SUPPLIED MATERIAL
[Start of Attachment]

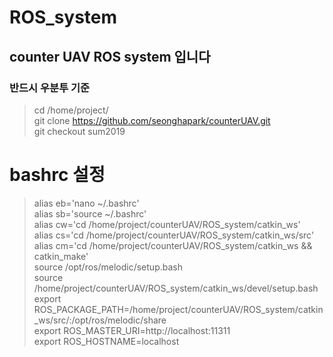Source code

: ROS_system
=======
## counter UAV ROS system 입니다

### 반드시 우분투 기준 
> cd /home/project/ <br>
> git clone https://github.com/seonghapark/counterUAV.git<br>
> git checkout sum2019<br>

# bashrc 설정
>alias eb='nano ~/.bashrc' <br>
alias sb='source ~/.bashrc'<br>
alias cw='cd /home/project/counterUAV/ROS_system/catkin_ws'<br>
alias cs='cd /home/project/counterUAV/ROS_system/catkin_ws/src'<br>
alias cm='cd /home/project/counterUAV/ROS_system/catkin_ws && catkin_make'<br>
source /opt/ros/melodic/setup.bash<br>
source /home/project/counterUAV/ROS_system/catkin_ws/devel/setup.bash<br>
export ROS_PACKAGE_PATH=/home/project/counterUAV/ROS_system/catkin_ws/src/:/opt/ros/melodic/share<br>
export ROS_MASTER_URI=http://localhost:11311<br>
export ROS_HOSTNAME=localhost<br>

[End of Attachment]

WHAT THE EXERCISE ASKS
Turn the material above into a numbered list with one item per line, skipping blank lines and leaving out the picture.

EXERCISE RESPONSE
1. Source code
2. : ROS_system
3. =======
4. ## counter UAV ROS system 입니다
5. ### 반드시 우분투 기준 
6. > cd /home/project/ <br>
7. > git clone https://github.com/seonghapark/counterUAV.git<br>
8. > git checkout sum2019<br>
9. # bashrc 설정
10. >alias eb='nano ~/.bashrc' <br>
11. alias sb='source ~/.bashrc'<br>
12. alias cw='cd /home/project/counterUAV/ROS_system/catkin_ws'<br>
13. alias cs='cd /home/project/counterUAV/ROS_system/catkin_ws/src'<br>
14. alias cm='cd /home/project/counterUAV/ROS_system/catkin_ws && catkin_make'<br>
15. source /opt/ros/melodic/setup.bash<br>
16. source /home/project/counterUAV/ROS_system/catkin_ws/devel/setup.bash<br>
17. export ROS_PACKAGE_PATH=/home/project/counterUAV/ROS_system/catkin_ws/src/:/opt/ros/melodic/share<br>
18. export ROS_MASTER_URI=http://localhost:11311<br>
19. export ROS_HOSTNAME=localhost<br>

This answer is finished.